Which, ultimately, I suppose I’m glad about. Because no matter how wonderful and experienced and sensitive his teachers are, no matter how many times they sing “I Had a Little Driedel” at their Christmas concert or “We Shall Overcome” the week prior to Martin Luther King’s birthday, the only one who can explain to my son what it means to be the child of a Soviet-born Jewish writer and a Harlem-raised African-American engineer the way that I want it explained is me.
My personal belief is that you should always answer a child’s questions truthfully, though age-appropriately. You don’t have to tell him everything (such as the clinical details of where babies come from or why we have to go through security at the airport–“They are looking for bombs in our shoes?!”), but you should also never tell him anything that’s technically untrue. Because with the law of averages skewing the way it does, that will be the one fact he’ll remember and build his entire worldview around. I try to answer all of my children’s questions honestly, in a manner that they’ll understand and not be frightened by.
And that, ultimately, is the beauty of having chats about religion, philosophy, politics, anything, really, with a pre-schooler. When you have to break everything down so as to make it palatable for the four year old set, then dig your heels in and defend your position in the face of a thousands “why’s” and “what for’s,” you’d better really know what you’re talking about. And you’d better really believe it, too. (Or else you’d better have been really, really good at Lincoln/Douglas debate and capable of arguing any side of an issue equally well.)

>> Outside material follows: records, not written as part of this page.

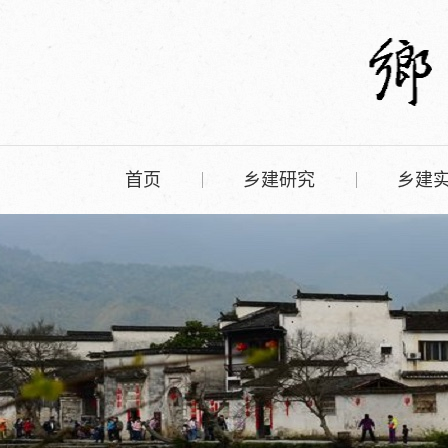
首页
乡建研究
乡建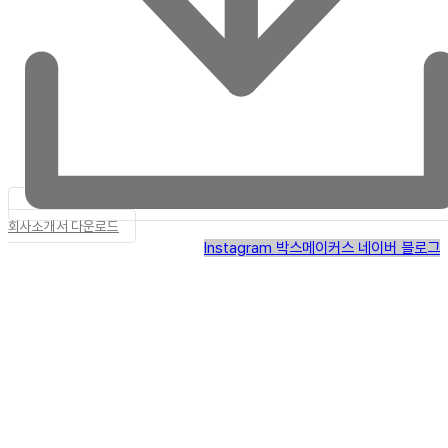
회사소개서 다운로드
Instagram
박스메이커스 네이버 블로그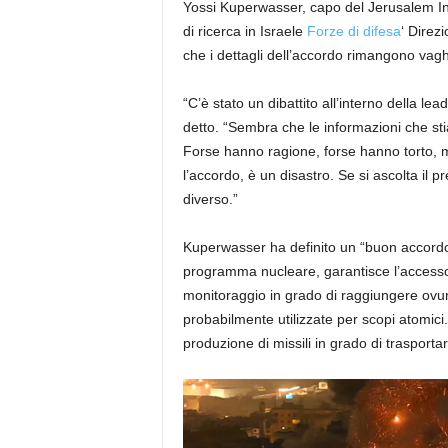
Yossi Kuperwasser, capo del Jerusalem Ins
di ricerca in Israele
Forze di difesa
‘ Direz
che i dettagli dell’accordo rimangono vagh
“C’è stato un dibattito all’interno della le
detto. “Sembra che le informazioni che s
Forse hanno ragione, forse hanno torto, m
l’accordo, è un disastro. Se si ascolta il
diverso.”
Kuperwasser ha definito un “buon accordo”
programma nucleare, garantisce l’accesso al
monitoraggio in grado di raggiungere ovun
probabilmente utilizzate per scopi atomic
produzione di missili in grado di trasportar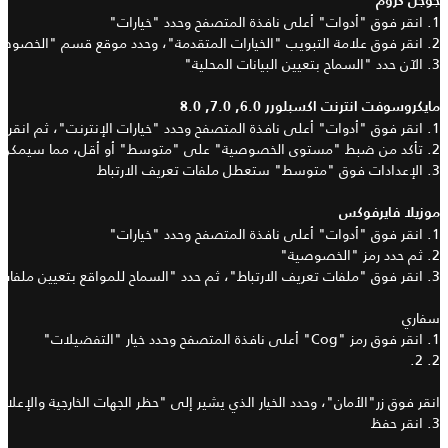
جوجل كروم
1.
انقر فوق
"
أدوات
"
أعلى نافذة المتصفح وحدد
"
خيارات
"
2.
انقر فوق علامة التبويب
"
الخيارات المتقدمة
"
، وحدد موقع قسم
"
الخصوصي
3.
الآن حدد
"
السماح بتعيين البيانات المحلية
"
مايكروسوفت انترنت اكسبلورر
6.0, 7.0, 8.0
1.
انقر فوق
"
أدوات
"
أعلى نافذة المتصفح وحدد
"
خيارات الإنترنت
"
، ثم انقر 
2.
تأكد من ضبط
"
مستوى الخصوصية
"
على
"
متوسط
"
أو أقل، مما سيمكن
3.
الإعدادات فوق
"
متوسط
"
ستعطل ملفات تعريف الارتباط
موزيلا فايرفوكس
1.
انقر فوق
"
أدوات
"
أعلى نافذة المتصفح وحدد
"
خيارات
"
2.
ثم حدد رمز
"
الخصوصية
"
3.
انقر فوق
"
ملفات تعريف الارتباط
"
، ثم حدد
"
السماح للمواقع بتعيين ملفات 
سفاري
1.
انقر فوق رمز
"Cog"
أعلى نافذة المتصفح وحدد خيار
"
التفضيلات
"
2. 2.
انقر فوق زر
"
الأمان
"
، وحدد الخيار الذي يشير إلى
"
حظر الجهات الخارجية والإعلا
'
3.
انقر حفظ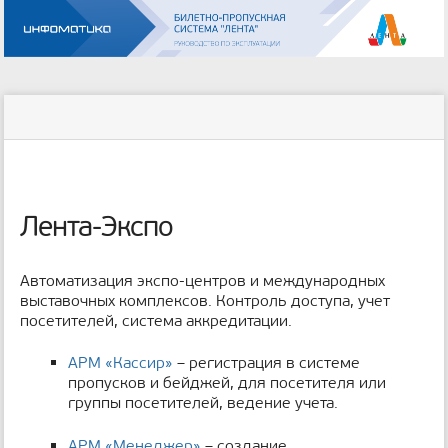
Инструменты
пользователя
меню
статус
Инструменты
и
сайта
страницы
быстрый
поиск
м
е
Лента-Экспо
т
а
д
Автоматизация экспо-центров и международных
а
выставочных комплексов. Контроль доступа, учет
н
посетителей, система аккредитации.
н
ы
АРМ «Кассир»
– регистрация в системе
е
пропусков и бейджей, для посетителя или
с
группы посетителей, ведение учета.
т
р
а
АРМ «Менеджер»
– создание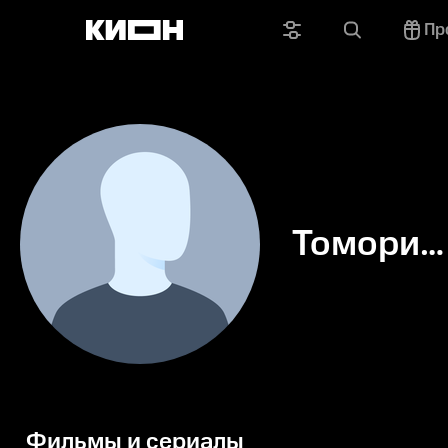
Пр
Томори
Кусунок
Фильмы и сериалы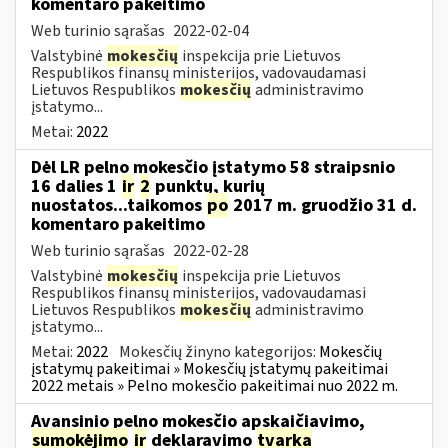
komentaro pakeitimo
Web turinio sąrašas
2022-02-04
Valstybinė
mokesčių
inspekcija prie Lietuvos
Respublikos finansų ministerijos, vadovaudamasi
Lietuvos Respublikos
mokesčių
administravimo
įstatymo...
Metai:
2022
Dėl LR pelno mokesčio įstatymo 58 straipsnio
16 dalies 1
ir
2
punktų, kurių
nuostatos...taikomos
po
2017 m. gruodžio 31 d.
komentaro pakeitimo
Web turinio sąrašas
2022-02-28
Valstybinė
mokesčių
inspekcija prie Lietuvos
Respublikos finansų ministerijos, vadovaudamasi
Lietuvos Respublikos
mokesčių
administravimo
įstatymo...
Metai:
2022
Mokesčių žinyno kategorijos:
Mokesčių
įstatymų pakeitimai » Mokesčių įstatymų pakeitimai
2022 metais » Pelno mokesčio pakeitimai nuo 2022 m.
Avansinio pelno mokesčio apskaičiavimo,
sumokėjimo
ir
deklaravimo
tvarka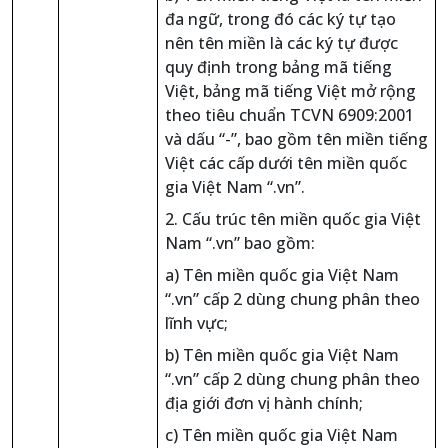
đa ngữ, trong đó các ký tự tạo
nên tên miền là các ký tự được
quy định trong bảng mã tiếng
Việt, bảng mã tiếng Việt mở rộng
theo tiêu chuẩn TCVN 6909:2001
và dấu “-”, bao gồm tên miền tiếng
Việt các cấp dưới tên miền quốc
gia Việt Nam “.vn”.
2. Cấu trúc tên miền quốc gia Việt
Nam “.vn” bao gồm:
a) Tên miền quốc gia Việt Nam
“.vn” cấp 2 dùng chung phân theo
lĩnh vực;
b) Tên miền quốc gia Việt Nam
“.vn” cấp 2 dùng chung phân theo
địa giới đơn vị hành chính;
c) Tên miền quốc gia Việt Nam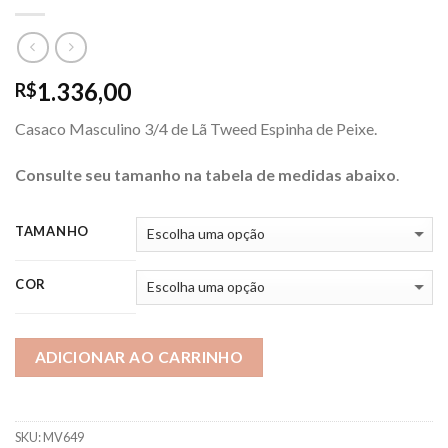
1.336,00
R$
Casaco Masculino 3/4 de Lã Tweed Espinha de Peixe.
Consulte seu tamanho na tabela de medidas abaixo
.
TAMANHO
COR
ADICIONAR AO CARRINHO
SKU:
MV649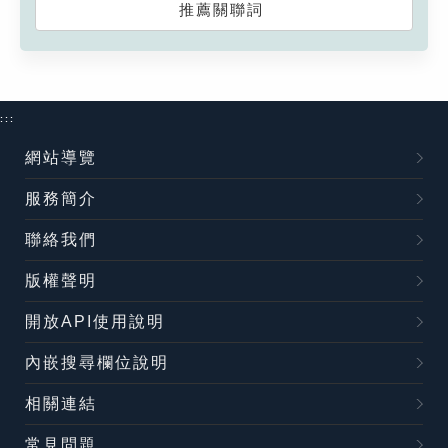
推薦關聯詞
:::
網站導覽
服務簡介
聯絡我們
版權聲明
開放API使用說明
內嵌搜尋欄位說明
相關連結
常見問題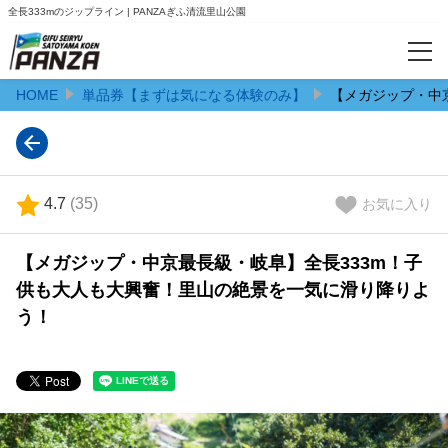
全長333mのジップライン | PANZAぎふ清流里山公園
HOME
単品券【まずは気になる体験のみ】
【メガジップ・中
カテゴリー
予約サイト限定のお得なセット券
単品券【まずは気になる体験のみ】
4.7
(
35
)
お気に入り
特集
【メガジップ・中京最長級・岐阜】全長333m！子
【夏のスタッフ体験】1日限りのドキドキワクワクのスタッフ体験
供も大人も大興奮！里山の絶景を一気に滑り降りよ
う！
人気ランキング
おすすめ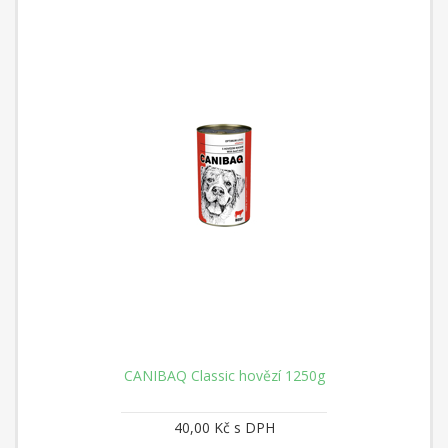
CANIBAQ Classic hovězí 1250g
40,00 Kč s DPH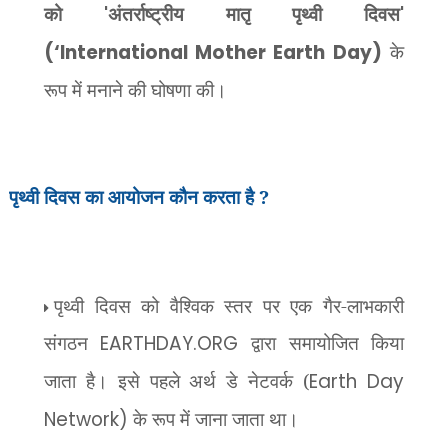
को
'
अंतर्राष्ट्रीय मातृ पृथ्वी दिवस
'
(‘International Mother Earth Day)
के
रूप में मनाने की घोषणा की।
पृथ्वी दिवस का आयोजन कौन करता है ?
पृथ्वी दिवस को वैश्विक स्तर पर एक गैर-लाभकारी
संगठन
EARTHDAY.ORG
द्वारा समायोजित किया
जाता है। इसे पहले अर्थ डे नेटवर्क (
Earth Day
Network)
के रूप में जाना जाता था।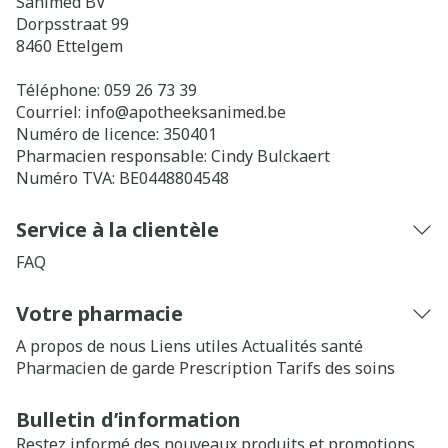
Sanimed BV
Dorpsstraat 99
8460
Ettelgem
Téléphone:
059 26 73 39
Courriel:
info@
apotheeksanimed.be
Numéro de licence:
350401
Pharmacien responsable:
Cindy Bulckaert
Numéro TVA:
BE0448804548
Service à la clientèle
FAQ
Votre pharmacie
A propos de nous
Liens utiles
Actualités santé
Pharmacien de garde
Prescription
Tarifs des soins
Bulletin d’information
Restez informé des nouveaux produits et promotions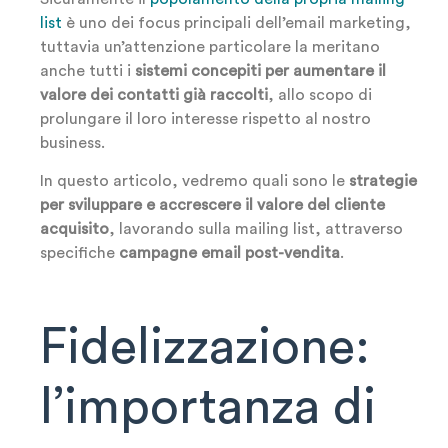
list
è uno dei focus principali dell’email marketing,
tuttavia un’attenzione particolare la meritano
anche tutti i
sistemi concepiti per aumentare il
valore dei contatti già raccolti
, allo scopo di
prolungare il loro interesse rispetto al nostro
business.
In questo articolo, vedremo quali sono le
strategie
per sviluppare e accrescere il valore del cliente
acquisito
, lavorando sulla mailing list, attraverso
specifiche
campagne email post-vendita
.
Fidelizzazione:
l’importanza di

Having to explain something to a small, non-abstract thinking child forces you to question assumptions you might have previously tossed off without a moment’s thought. Pre-schoolers haven’t yet learned to blindly accept “common wisdom,” and they’ve got no tolerance for clichés without evidence. Everything is open to examination, everything is fair game for debate and exploration.
And, in an interfaith, biracial, multicultural family like ours, that means the four year old isn’t the only one reexamining everything at its most basic level.
Why can’t we have a Christmas tree if Daddy isn’t Jewish? What’s wrong with eating pork? Can you be Black and Jewish at the same time? Can you be Black if your skin isn’t really brown? Are there Jews with brown skin? If Daddy isn’t Jewish, why does he come to temple with us? Why does hallah have raisins in it? Why doesn’t Daddy like raisins? Is it because Daddy isn’t Jewish? Do only Jewish people like raisins?
Without a pre-schooler to give (loud, shrill, incessant) voice to these and many other questions, I might have never considered them myself.
It’s a gift that certainly keeps on giving. Sometimes on an hourly basis. It’s exhausting, it’s exasperating, it’s a bit frightening. And it doesn’t last very long.
My 9-year-old no longer asks foundation-shaking questions. That would be because, as he heads into the fourth grade, my 9-year-old already smugly has all the answers (“Did you know that Jesus was Jewish, Mommy? I bet you didn’t know that!”).
I’d sic him on the 4-and-a-half-year-old.
But I still need to hear what the little guy has to say.